Perhaps he’d seen 2001: A Space Odyssey or The Hidden Fortress at some point in the recent past. Or perhaps, as he claimed, he used to have visions of his own type of space opera, one with dogfights in space. “I always felt if I got to be a filmmaker, I would do that sort of thing,” he said, explaining that it was Star Wars that made him want to dip a toe into science fiction.

As for George Miller’s 1981 dystopian movie The Road Warrior (also known as Mad Max 2), it is one of the only movies that Cameron admits to studying like a textbook, going over it again and again on his VCR player. It’s easy to see how he might be captivated by it. Miller’s ability to turn a minuscule budget into a pulse-pounding spectacle is legendary, and it’s earned him countless acolytes in Hollywood. 

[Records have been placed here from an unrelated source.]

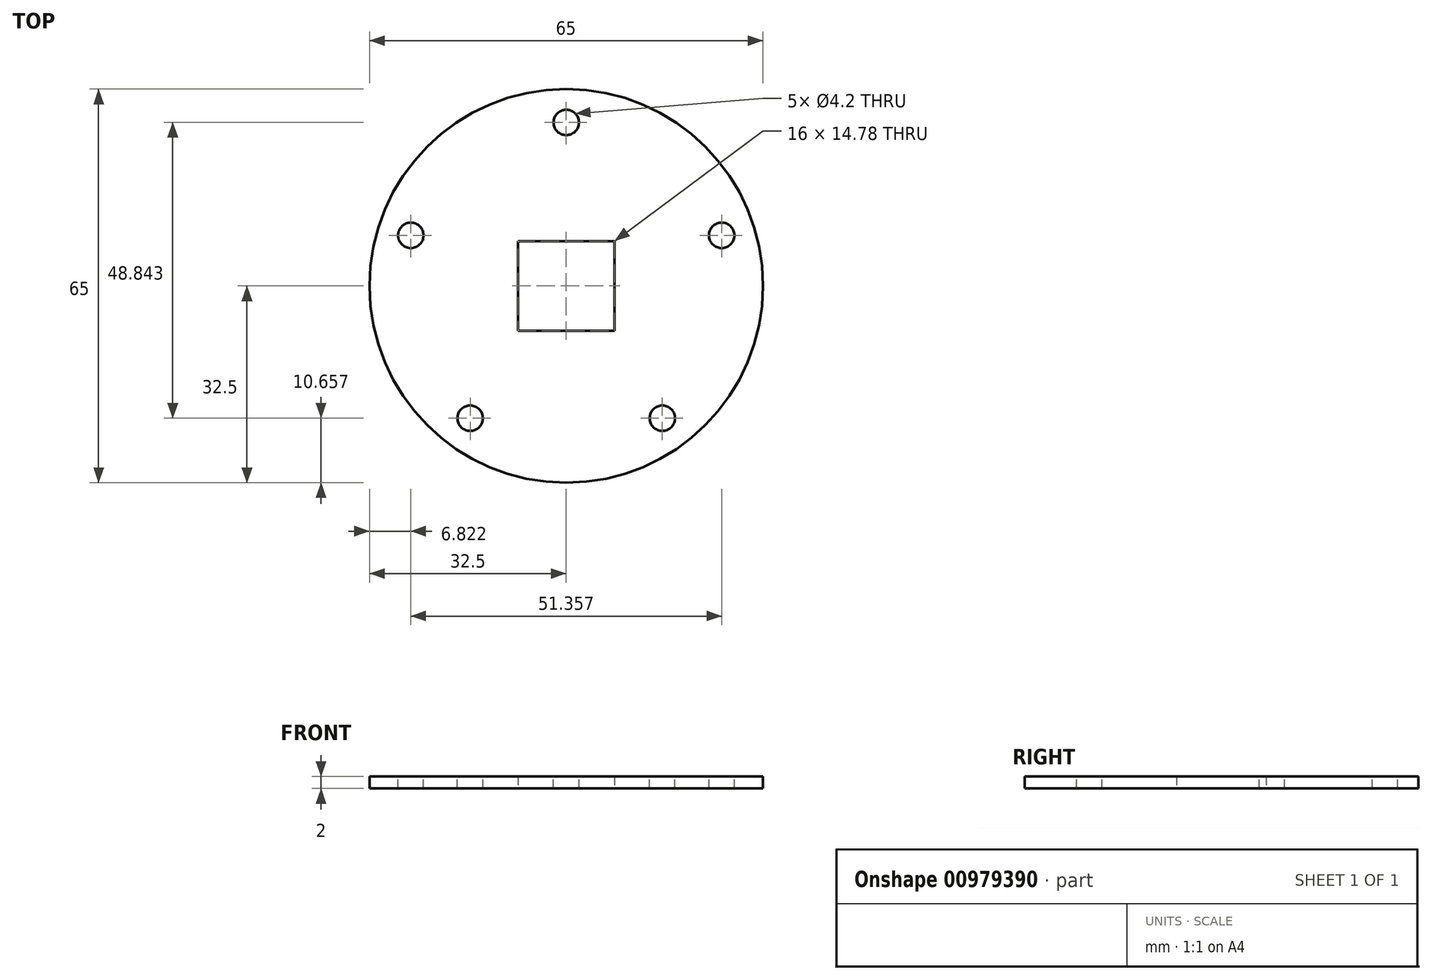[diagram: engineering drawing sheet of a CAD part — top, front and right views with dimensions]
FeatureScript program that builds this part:
annotation { "Feature Type Name" : "Feature", "Feature Type Description" : "" }
export const myFeature = defineFeature(function(context is Context, id is Id, definition is map)
    precondition{}
    {
        {
            var Q0;
            Q0=qCreatedBy(makeId("Top.planeOp"),FACE);
            var sketch = newSketch(context, id + "F0", { "sketchPlane" : qUnion([Q0])});
            skCircle(sketch, "E0", {"center": v(0, 0) * mm, "radius": 32.5 * mm});
            skLineSegment(sketch, "E1.bottom", {"start": v(8, -7.39) * mm, "end": v(-8, -7.39) * mm});
            skLineSegment(sketch, "E1.top", {"start": v(8, 7.39) * mm, "end": v(-8, 7.39) * mm});
            skLineSegment(sketch, "E1.left", {"start": v(8, -7.39) * mm, "end": v(8, 7.39) * mm});
            skLineSegment(sketch, "E1.right", {"start": v(-8, -7.39) * mm, "end": v(-8, 7.39) * mm});
            skSolve(sketch);
        }
        {
            var Q0;
            Q0=makeQuery(id+"F0.imprint","IMPRINT",FACE,{"disambiguationData":[TD([[makeQuery(id+"F0.imprint","IMPRINT",EDGE,{"derivedFrom":sQuery(id+"F0.wireOp",EDGE,"E0")}),1.0]])]});
            extrude(context, id + "F1", {"entities" : qUnion([Q0]), "depth" : 2 * mm, "offsetDistance" : 25 * mm});
        }
        {
            var Q0;
            Q0=makeQuery(id+"F1.opExtrude","CAP_FACE",FACE,{"disambiguationData":[OSD([sQuery(id+"F0.wireOp",EDGE,"E0"),sQuery(id+"F0.wireOp",EDGE,"E1.bottom"),sQuery(id+"F0.wireOp",EDGE,"E1.top"),sQuery(id+"F0.wireOp",EDGE,"E1.left"),sQuery(id+"F0.wireOp",EDGE,"E1.right")])],"isStart":false});
            var sketch = newSketch(context, id + "F2", { "sketchPlane" : qUnion([Q0])});
            skCircle(sketch, "E2", {"center": v(0, 27) * mm, "radius": 2.1 * mm});
            skCircle(sketch, "E3.1.0", {"center": v(-25.68, 8.34) * mm, "radius": 2.1 * mm});
            skCircle(sketch, "E3.2.0", {"center": v(-15.87, -21.84) * mm, "radius": 2.1 * mm});
            skCircle(sketch, "E3.3.0", {"center": v(15.87, -21.84) * mm, "radius": 2.1 * mm});
            skCircle(sketch, "E3.4.0", {"center": v(25.68, 8.34) * mm, "radius": 2.1 * mm});
            skPoint(sketch, "E3.center", {"position": v(0, 0) * mm});
            skSolve(sketch);
        }
        {
            var Q0;
            Q0 = qSketchRegion(id + "F2", true);
            extrude(context, id + "F3", {"entities" : qUnion([Q0]), "operationType" : NewBodyOperationType.REMOVE, "endBound" : BoundingType.THROUGH_ALL, "oppositeDirection" : true, "depth" : 25 * mm, "offsetDistance" : 25 * mm});
        }
    });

Guillermo del Toro went to see Road Warrior three or four times a week when it was in cinemas in Mexico and then, like Cameron, obsessively watched and rewatched the film on a VHS, pausing it to deconstruct the filmmaker’s mastery with special effects. Even Quentin Tarantino has paid tribute to the Aussie on multiple occasions.

But for James Cameron to shout him out is a particularly impressive feat. The Avatar director, as we’ve established, doesn’t wax eloquent about very much, and when he does, it’s an honour, even if he’s saying that he thinks he came up with the idea for your movie before you did.